After hearing Mukwege’s moving speech, Fayulu worked for a year to meet with the doctor, eventually tracking him down in Los Angeles in 2019.
He told Mukwege about the shift to conscious consumerism in Western markets and explained his idea to help take Mukwege’s message to a wider audience.
“People want brands that align with their values,” Fayulu says. “Congo Clothing Company was really born from this idea that if we can find a way to merge his work with the mass market, people with a voice in their community, people with followers on social media, you could democratize his work and get it to scale.”
Fayulu came to MIT in 2020 to pursue a lifelong interest in political science while also leveraging the Institute’s entrepreneurship resources to get CCC off the ground.

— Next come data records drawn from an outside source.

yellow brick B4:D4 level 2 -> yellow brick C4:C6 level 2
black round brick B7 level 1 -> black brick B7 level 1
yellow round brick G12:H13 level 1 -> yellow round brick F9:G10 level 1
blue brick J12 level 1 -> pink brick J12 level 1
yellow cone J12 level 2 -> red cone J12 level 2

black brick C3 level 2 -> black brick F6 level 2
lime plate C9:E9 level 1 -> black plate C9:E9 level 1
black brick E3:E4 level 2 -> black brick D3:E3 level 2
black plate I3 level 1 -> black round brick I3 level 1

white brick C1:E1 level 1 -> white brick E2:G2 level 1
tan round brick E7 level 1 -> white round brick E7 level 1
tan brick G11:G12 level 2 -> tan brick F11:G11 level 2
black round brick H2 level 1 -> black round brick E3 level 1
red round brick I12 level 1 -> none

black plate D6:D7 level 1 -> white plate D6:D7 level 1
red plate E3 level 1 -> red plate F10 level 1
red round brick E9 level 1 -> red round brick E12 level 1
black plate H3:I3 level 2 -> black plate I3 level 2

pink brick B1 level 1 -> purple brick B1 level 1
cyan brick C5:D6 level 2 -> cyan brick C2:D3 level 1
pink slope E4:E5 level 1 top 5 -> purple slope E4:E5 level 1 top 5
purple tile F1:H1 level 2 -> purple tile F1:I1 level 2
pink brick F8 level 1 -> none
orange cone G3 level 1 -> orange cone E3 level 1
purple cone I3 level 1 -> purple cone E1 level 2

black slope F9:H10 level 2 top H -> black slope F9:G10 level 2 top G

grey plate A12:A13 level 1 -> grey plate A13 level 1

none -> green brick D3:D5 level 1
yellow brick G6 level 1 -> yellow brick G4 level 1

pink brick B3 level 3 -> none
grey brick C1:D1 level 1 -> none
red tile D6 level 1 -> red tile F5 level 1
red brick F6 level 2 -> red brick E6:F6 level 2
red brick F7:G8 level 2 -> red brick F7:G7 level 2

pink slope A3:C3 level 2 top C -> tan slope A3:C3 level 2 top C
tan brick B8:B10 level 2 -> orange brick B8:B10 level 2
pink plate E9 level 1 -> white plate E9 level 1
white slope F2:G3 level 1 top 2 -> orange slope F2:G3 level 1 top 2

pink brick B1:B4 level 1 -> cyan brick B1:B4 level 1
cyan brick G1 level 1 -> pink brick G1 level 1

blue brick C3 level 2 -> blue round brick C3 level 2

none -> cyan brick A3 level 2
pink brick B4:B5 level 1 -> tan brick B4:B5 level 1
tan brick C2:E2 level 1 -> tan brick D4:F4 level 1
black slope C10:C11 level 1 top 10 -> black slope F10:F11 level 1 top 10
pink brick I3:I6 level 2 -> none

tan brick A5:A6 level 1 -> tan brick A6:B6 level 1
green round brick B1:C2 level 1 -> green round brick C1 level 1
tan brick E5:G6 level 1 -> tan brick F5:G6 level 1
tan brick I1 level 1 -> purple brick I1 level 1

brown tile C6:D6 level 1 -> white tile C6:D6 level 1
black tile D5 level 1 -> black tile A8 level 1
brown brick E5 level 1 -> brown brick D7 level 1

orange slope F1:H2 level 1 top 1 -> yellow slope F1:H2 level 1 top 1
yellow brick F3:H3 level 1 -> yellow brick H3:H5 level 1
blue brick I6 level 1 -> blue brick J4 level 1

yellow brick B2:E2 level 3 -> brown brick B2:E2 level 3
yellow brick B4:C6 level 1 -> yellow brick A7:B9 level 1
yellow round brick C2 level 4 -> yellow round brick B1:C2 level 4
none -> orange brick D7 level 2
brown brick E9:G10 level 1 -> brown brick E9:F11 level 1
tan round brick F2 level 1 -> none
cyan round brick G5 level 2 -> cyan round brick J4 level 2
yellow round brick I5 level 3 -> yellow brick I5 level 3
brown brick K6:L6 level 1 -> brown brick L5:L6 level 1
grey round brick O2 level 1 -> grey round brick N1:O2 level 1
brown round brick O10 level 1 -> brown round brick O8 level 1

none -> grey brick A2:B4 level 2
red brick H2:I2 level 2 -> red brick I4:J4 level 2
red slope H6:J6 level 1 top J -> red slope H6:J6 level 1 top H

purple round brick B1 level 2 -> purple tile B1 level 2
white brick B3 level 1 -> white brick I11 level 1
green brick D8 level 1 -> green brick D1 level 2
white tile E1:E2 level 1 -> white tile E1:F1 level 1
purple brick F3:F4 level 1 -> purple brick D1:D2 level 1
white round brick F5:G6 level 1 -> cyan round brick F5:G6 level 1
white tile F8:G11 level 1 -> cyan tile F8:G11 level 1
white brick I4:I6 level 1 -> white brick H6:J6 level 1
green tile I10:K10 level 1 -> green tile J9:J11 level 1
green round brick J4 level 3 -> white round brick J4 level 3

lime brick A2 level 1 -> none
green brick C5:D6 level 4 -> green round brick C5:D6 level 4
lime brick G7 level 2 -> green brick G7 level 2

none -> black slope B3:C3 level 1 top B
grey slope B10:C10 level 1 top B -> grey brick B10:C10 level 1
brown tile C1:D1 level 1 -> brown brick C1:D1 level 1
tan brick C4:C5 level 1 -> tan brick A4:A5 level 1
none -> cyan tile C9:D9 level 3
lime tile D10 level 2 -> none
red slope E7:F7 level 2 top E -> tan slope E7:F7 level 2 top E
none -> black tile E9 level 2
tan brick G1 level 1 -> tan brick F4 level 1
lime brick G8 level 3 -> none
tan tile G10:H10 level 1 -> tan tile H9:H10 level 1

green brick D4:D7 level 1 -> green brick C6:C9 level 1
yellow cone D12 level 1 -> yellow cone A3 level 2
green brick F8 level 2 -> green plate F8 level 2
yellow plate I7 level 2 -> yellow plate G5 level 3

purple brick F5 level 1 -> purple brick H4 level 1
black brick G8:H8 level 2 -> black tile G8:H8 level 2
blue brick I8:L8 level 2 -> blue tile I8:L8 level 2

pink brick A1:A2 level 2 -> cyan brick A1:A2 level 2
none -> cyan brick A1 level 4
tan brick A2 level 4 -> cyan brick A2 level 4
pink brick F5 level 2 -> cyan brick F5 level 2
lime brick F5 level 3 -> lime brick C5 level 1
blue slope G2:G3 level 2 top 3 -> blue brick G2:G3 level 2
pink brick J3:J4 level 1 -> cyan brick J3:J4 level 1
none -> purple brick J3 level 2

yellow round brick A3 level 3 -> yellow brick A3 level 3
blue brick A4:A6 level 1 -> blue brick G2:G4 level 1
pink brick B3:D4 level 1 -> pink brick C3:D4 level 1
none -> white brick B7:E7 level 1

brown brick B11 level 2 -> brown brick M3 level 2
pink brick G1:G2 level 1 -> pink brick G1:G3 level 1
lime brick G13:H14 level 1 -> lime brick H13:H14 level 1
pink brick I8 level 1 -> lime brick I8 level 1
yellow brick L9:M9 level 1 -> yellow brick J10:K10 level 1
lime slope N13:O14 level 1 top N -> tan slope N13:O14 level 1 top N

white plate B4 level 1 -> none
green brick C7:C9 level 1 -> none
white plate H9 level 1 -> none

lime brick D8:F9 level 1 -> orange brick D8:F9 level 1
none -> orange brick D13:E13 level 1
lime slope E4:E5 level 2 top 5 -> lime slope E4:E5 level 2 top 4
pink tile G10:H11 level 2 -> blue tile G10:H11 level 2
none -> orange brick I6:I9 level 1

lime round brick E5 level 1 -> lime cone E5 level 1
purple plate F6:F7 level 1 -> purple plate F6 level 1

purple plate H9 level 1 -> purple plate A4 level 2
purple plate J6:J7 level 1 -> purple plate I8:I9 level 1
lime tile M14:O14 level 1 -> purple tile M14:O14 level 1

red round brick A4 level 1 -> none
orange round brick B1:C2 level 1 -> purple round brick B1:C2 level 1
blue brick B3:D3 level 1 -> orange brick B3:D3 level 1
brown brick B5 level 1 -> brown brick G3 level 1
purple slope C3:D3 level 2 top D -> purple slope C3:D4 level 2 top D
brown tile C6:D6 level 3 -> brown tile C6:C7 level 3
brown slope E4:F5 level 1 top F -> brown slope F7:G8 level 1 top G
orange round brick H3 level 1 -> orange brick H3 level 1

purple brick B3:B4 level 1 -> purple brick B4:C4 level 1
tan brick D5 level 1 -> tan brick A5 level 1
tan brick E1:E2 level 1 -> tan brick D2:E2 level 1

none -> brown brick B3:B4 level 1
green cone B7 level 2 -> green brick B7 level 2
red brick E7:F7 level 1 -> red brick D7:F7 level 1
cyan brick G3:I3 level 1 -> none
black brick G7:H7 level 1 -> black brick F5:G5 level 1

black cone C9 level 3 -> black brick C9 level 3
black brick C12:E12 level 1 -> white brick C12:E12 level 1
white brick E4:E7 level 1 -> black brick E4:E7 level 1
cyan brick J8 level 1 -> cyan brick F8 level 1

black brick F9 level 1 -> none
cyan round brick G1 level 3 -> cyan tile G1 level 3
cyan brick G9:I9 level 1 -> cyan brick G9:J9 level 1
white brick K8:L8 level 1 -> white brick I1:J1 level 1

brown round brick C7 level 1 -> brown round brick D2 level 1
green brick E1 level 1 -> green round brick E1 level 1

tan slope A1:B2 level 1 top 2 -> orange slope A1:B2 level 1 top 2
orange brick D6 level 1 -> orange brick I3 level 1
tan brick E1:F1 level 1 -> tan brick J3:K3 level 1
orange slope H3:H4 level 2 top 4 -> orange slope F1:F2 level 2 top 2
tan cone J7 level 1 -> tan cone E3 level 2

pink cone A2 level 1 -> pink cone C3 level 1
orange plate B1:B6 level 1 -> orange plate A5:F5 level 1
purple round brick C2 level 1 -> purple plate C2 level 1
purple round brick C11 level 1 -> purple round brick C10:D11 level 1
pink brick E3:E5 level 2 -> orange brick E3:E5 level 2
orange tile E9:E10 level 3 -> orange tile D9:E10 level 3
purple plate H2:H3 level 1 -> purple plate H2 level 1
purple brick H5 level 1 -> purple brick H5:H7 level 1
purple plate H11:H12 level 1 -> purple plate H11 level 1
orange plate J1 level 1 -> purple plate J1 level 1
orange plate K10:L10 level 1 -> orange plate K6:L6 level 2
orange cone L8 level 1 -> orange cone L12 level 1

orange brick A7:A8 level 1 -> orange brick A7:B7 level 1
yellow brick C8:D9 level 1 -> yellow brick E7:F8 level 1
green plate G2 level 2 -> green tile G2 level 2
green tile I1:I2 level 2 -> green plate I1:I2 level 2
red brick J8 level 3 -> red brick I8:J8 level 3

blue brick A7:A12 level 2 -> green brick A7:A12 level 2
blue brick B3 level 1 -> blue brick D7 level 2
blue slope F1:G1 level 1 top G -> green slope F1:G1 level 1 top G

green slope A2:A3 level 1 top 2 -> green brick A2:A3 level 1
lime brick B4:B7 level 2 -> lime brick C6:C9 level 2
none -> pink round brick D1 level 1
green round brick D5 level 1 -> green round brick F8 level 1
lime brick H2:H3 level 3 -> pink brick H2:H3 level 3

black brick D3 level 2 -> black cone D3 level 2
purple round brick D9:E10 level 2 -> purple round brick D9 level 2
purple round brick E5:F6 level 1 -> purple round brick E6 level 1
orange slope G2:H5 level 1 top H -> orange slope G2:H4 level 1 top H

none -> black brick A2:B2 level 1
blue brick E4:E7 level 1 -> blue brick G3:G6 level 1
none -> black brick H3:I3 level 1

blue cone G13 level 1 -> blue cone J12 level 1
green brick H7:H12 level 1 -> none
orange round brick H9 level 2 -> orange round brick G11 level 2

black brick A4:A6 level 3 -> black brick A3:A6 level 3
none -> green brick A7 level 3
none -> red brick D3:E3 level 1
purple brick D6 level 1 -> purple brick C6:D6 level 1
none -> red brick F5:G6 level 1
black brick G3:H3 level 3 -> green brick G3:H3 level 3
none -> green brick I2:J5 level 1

First, he received a fellowship from the Legatum Center at MIT, which support social entrepreneurship. Then he took courses in D-Lab, received guidance from MIT’s Venture Mentoring Service, and frequented the Martin Trust Center for MIT Entrepreneurship, through which he entered entrepreneurship programs including the MIT Fuse bootcamp, StartMIT, and the delta v summer accelerator.
Through it all, Fayulu refined his idea for Congo Clothing Company and advanced the brand.
“Education is important,” he says. “We think of ourselves as storytellers. We’re competing for attention. We’ve chosen fashion as our medium, and our ability to amplify the message rests in our ability to give people a compelling story that they can then internalize, own, and regurgitate. That’s how we spread the message.”
Congo Clothing Company’s logo is a zigzag in between two straight lines. Fayulu says it represents the merging of an ancient Congolese Kingdom known as Kuba (the zigzag) with a Western aesthetic (the straight lines). As the brand expands its product line, Fayulu has big dreams for the company.
“If you walk down the street in Boston or Cambridge, you can count the number of Patagonia jackets you see,” Fayulu says. “We want people to see that zigzag and for it to become a recognizable logo. Africa doesn’t have many ubiquitous brands, but that’s what we want Congo Clothing Company to become. We want to become a part of people’s daily lives.”
The Panzi Hospital opened in 1999. It has since expanded to provide not only medical care but also psychological treatment, legal support, and job training. To date, it has helped more than 85,000 women.
Congo Clothing Company worked with Panzi to develop part of the job training curriculum to teach women how to sew. To date the company has funded more than 7,000 training days.
“If you don’t have anything when you get out of the hospital, you’ll never recover,” Fayulu says. “Once you complete the workshop, you have a skill and you can go back into society with a toolkit. Now survivors have a way to make a living, and survivors with kids can put them through school so that they’re not subject to being recruited by rebel groups. That way the violence decreases and you create a virtuous cycle in the communities.”
Eventually CCC wants to expand the partnership to have women manufacture and design parts of its clothing. In the meantime, with the help of Enrique Avina ’22 and current MIT undergraduate Rithvik Ganesh, CCC aims to deliver more impact digitally.
In that spirit, the company is developing an app it’s calling the “CCC Creator Studio” to provide a faster, more direct stream of income for the women.
“Shipping garments is a heavy lift,” Fayulu says. “Shipping designs is easier.”
All of CCC’s initiatives are distinct from the aid-based support vulnerable communities typically receive.
“There’s this savior complex, the idea is we’re going to shower these people with money and food, and we’ll feel good about ourselves, and that’s it,” Fayulu says. “Everyone welcomes aid if they need it, but what really changes things is when you teach people new skills. When you talk to these women, they want something they can run independently so they can rely on themselves. These women are not helpless — these women are very resilient. They’re some of the most resilient people out there.”